February 8, 2023
Memory typically declines with age, but engaging in healthy lifestyle activities can help to keep the memory sharp into old age, according to a new report. The study found that a healthy lifestyle, and particularly a healthy diet, was associated with slower memory decline in old age. A healthy lifestyle also helped protect against the onset of Alzheimer’s disease, including among those who have a higher genetic risk of developing the illness.
For the study, researchers in China reviewed health records from 29,072 men and women age 60 and older. Their average age was 72, and all were free of Alzheimer’s disease or other serious memory issues at the start of the study, in 2009. The researchers also did follow-up memory assessments over the next decade, in 2012, 2014, 2016 and 2019.
Researchers also recorded whether they carried the APOE-E4 gene variant. People who carry this genetic variant, especially when they carry two copies, are at increased risk of developing Alzheimer’s disease, though not everyone who has the gene will develop dementia. In the study, about 20 percent of participants had the APOE-E4 gene variant.
In addition, the researchers focused on six lifestyle factors that are known to lower the risk of Alzheimer’s disease. They were:
Regular physical exercise
At least 150 minutes of moderate exercise or 75 minutes of vigorous exercise per week was considered a healthy factor. These levels are consistent with the American sports guidelines for physical activity in adults.
Study participants were grouped as to whether they were current smokers, had never smoked (fewer than 100 cigarettes in their lifetime) or were former smokers (those who had quit smoking at least three years previously). Never smoking and former smoking was considered a healthy lifestyle factor.
Researchers recorded participants’ typical alcohol consumption and grouped them into never to low drinking (those who never drank or drank occasionally), moderate drinking (one to a few drinks a day on average) and excess drinking (four or more drinks a day on average). A low level of drinking was considered a healthy lifestyle factor.
A healthy diet
Researchers recorded participants daily consumption of 12 food groups — fruits, vegetables, fish, meat, dairy products, salt, oil, eggs, cereals, legumes, nuts and tea.
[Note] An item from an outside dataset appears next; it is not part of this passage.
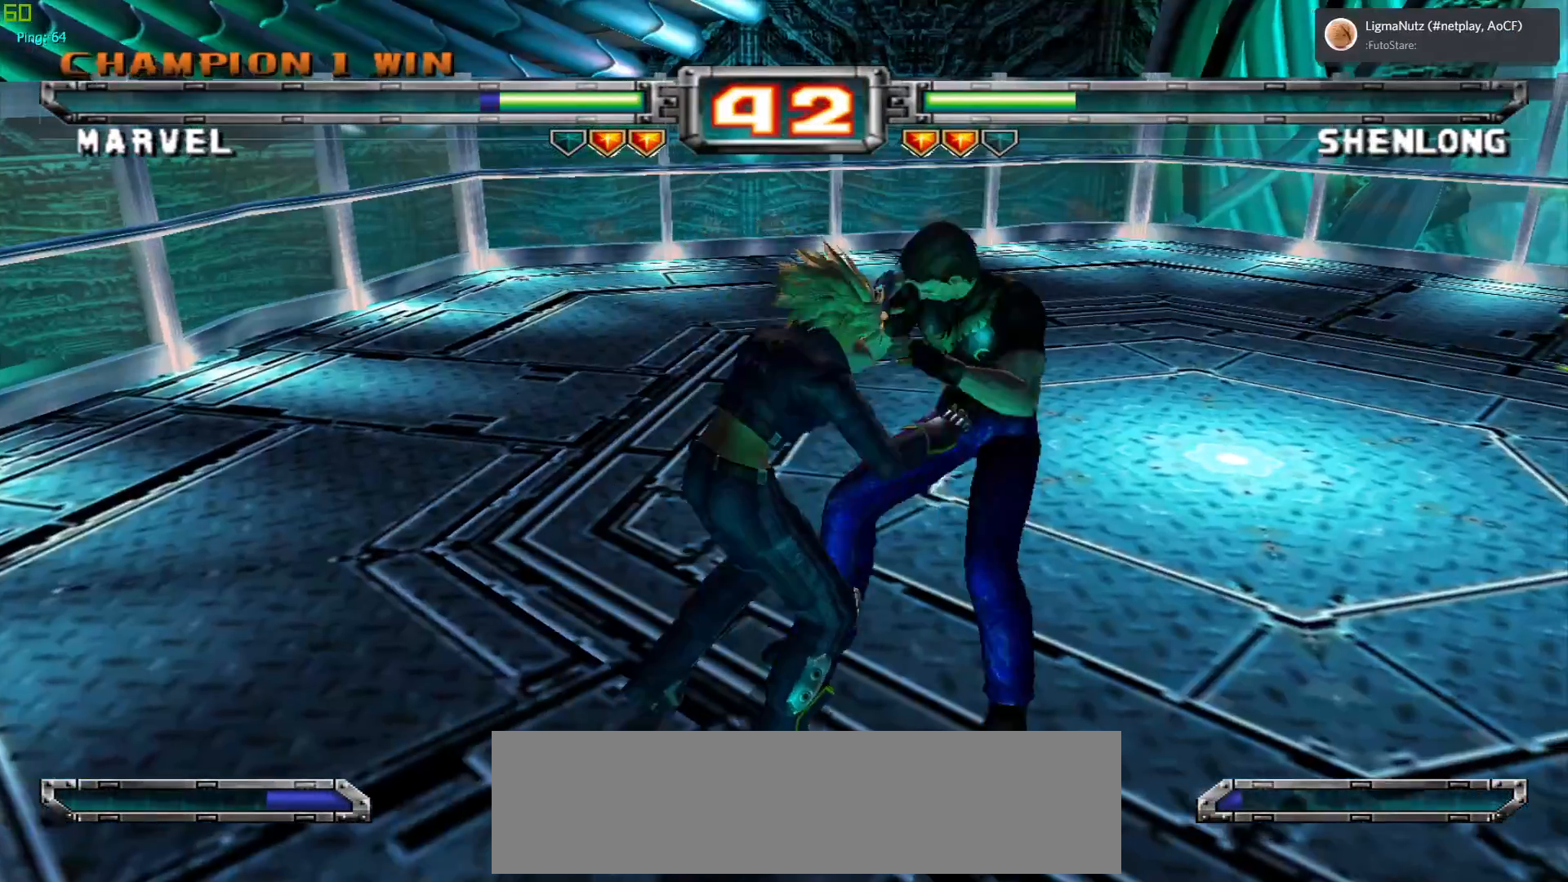
{"buttons": ["CROSS"], "left_stick": "center", "events": [[167, "CROSS", "down"], [317, "CROSS", "up"], [417, "CROSS", "down"]]}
Their intake was deemed healthy if they consumed recommended amounts of at least seven of the 12 food items daily. Recommended amounts typically mean eating more of heart-healthy foods like fruits, vegetables, fish, nuts, olive oil, grains and tea and less of foods like red meats, salt, butter and other saturated fats and eggs.
Researchers assessed whether participants engaged in mentally stimulating activities like writing, reading, playing cards, mahjong or other games, or doing puzzles or other mental challenges. Engaging in such activities at least twice weekly was considered healthy.
Active social contact
Social interaction is good for the brain. Participating in activities like going to meetings or parties, visiting friends or relatives, traveling, and chatting online at least twice weekly was considered a healthy factor.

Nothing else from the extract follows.